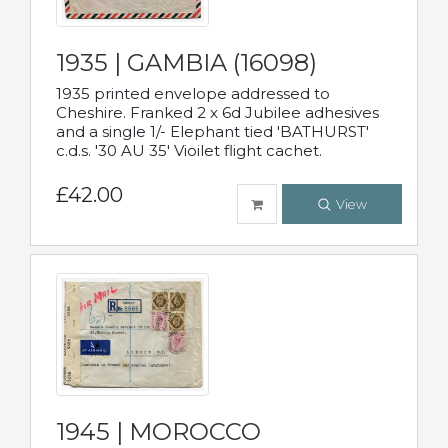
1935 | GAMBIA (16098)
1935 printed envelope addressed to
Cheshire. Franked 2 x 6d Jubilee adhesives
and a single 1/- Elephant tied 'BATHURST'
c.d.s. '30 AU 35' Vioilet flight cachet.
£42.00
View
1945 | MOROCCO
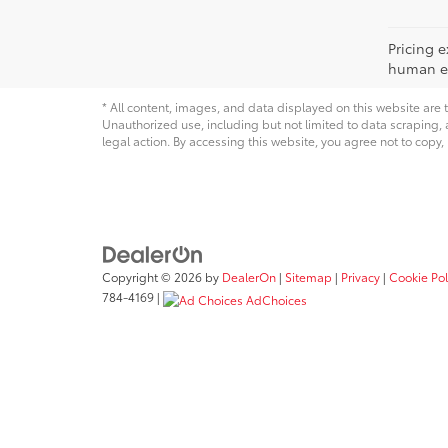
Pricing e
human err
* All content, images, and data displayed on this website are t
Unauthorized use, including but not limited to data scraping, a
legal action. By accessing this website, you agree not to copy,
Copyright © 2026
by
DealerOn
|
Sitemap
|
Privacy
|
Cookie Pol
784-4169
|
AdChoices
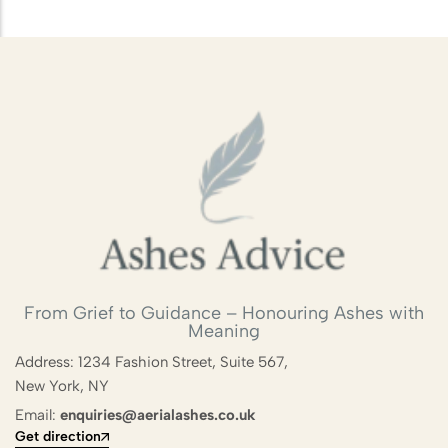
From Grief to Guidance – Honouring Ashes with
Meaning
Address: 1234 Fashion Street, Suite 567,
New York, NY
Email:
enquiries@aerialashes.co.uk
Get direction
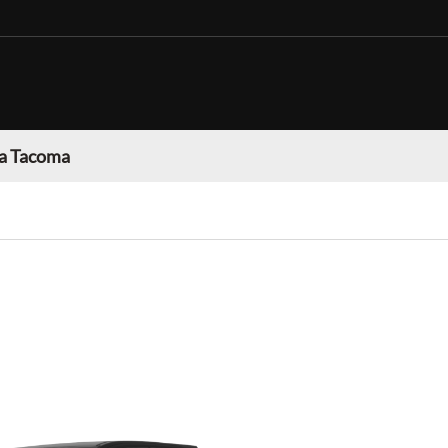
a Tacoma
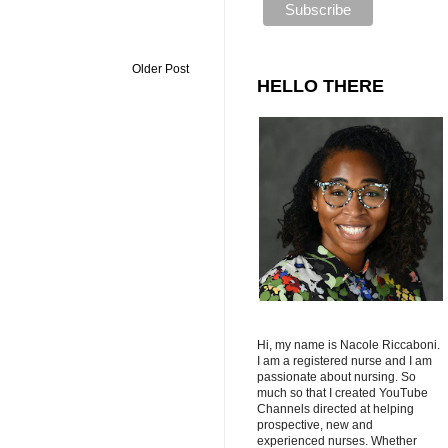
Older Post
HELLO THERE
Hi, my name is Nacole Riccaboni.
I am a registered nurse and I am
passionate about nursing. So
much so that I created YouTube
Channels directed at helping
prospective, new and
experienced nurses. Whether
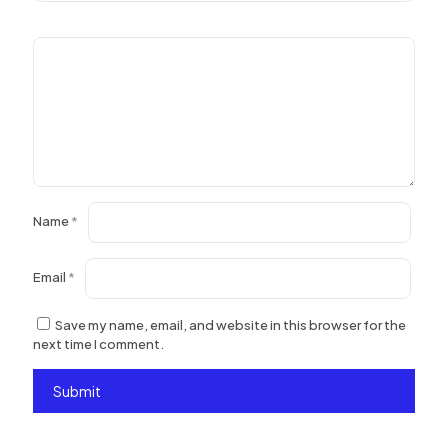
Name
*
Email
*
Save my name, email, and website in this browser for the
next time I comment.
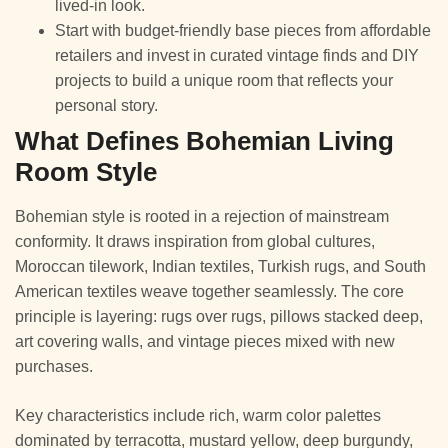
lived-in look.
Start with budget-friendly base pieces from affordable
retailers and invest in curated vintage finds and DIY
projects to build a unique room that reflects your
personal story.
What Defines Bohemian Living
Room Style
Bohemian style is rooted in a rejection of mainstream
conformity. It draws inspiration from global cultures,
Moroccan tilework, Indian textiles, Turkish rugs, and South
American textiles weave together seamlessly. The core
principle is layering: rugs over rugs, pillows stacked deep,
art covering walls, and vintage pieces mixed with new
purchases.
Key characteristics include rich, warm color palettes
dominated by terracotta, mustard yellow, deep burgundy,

_ _ _ _ _ _ _

=== Task ===
Repeat each entry exactly as given; no pictures belong in the copy.

=== Result of the exercise ===
1935 | GAMBIA (16098)
1935 printed envelope addressed to
Cheshire. Franked 2 x 6d Jubilee adhesives
and a single 1/- Elephant tied 'BATHURST'
c.d.s. '30 AU 35' Vioilet flight cachet.
£42.00
View
1945 | MOROCCO
Pricing e
human err
* All content, images, and data displayed on this website are t
Unauthorized use, including but not limited to data scraping, a
legal action. By accessing this website, you agree not to copy,
Copyright © 2026
by
DealerOn
|
Sitemap
|
Privacy
|
Cookie Pol
784-4169
|
AdChoices
From Grief to Guidance – Honouring Ashes with
Meaning
Address: 1234 Fashion Street, Suite 567,
New York, NY
Email:
enquiries@aerialashes.co.uk
Get direction
a Tacoma
Older Post
HELLO THERE
Hi, my name is Nacole Riccaboni.
I am a registered nurse and I am
passionate about nursing. So
much so that I created YouTube
Channels directed at helping
prospective, new and
experienced nurses. Whether
Name
*
Email
*
Save my name, email, and website in this browser for the
next time I comment.
lived-in look.
Start with budget-friendly base pieces from affordable
retailers and invest in curated vintage finds and DIY
projects to build a unique room that reflects your
personal story.
What Defines Bohemian Living
Room Style
Bohemian style is rooted in a rejection of mainstream
conformity. It draws inspiration from global cultures,
Moroccan tilework, Indian textiles, Turkish rugs, and South
American textiles weave together seamlessly. The core
principle is layering: rugs over rugs, pillows stacked deep,
art covering walls, and vintage pieces mixed with new
purchases.
Key characteristics include rich, warm color palettes
dominated by terracotta, mustard yellow, deep burgundy,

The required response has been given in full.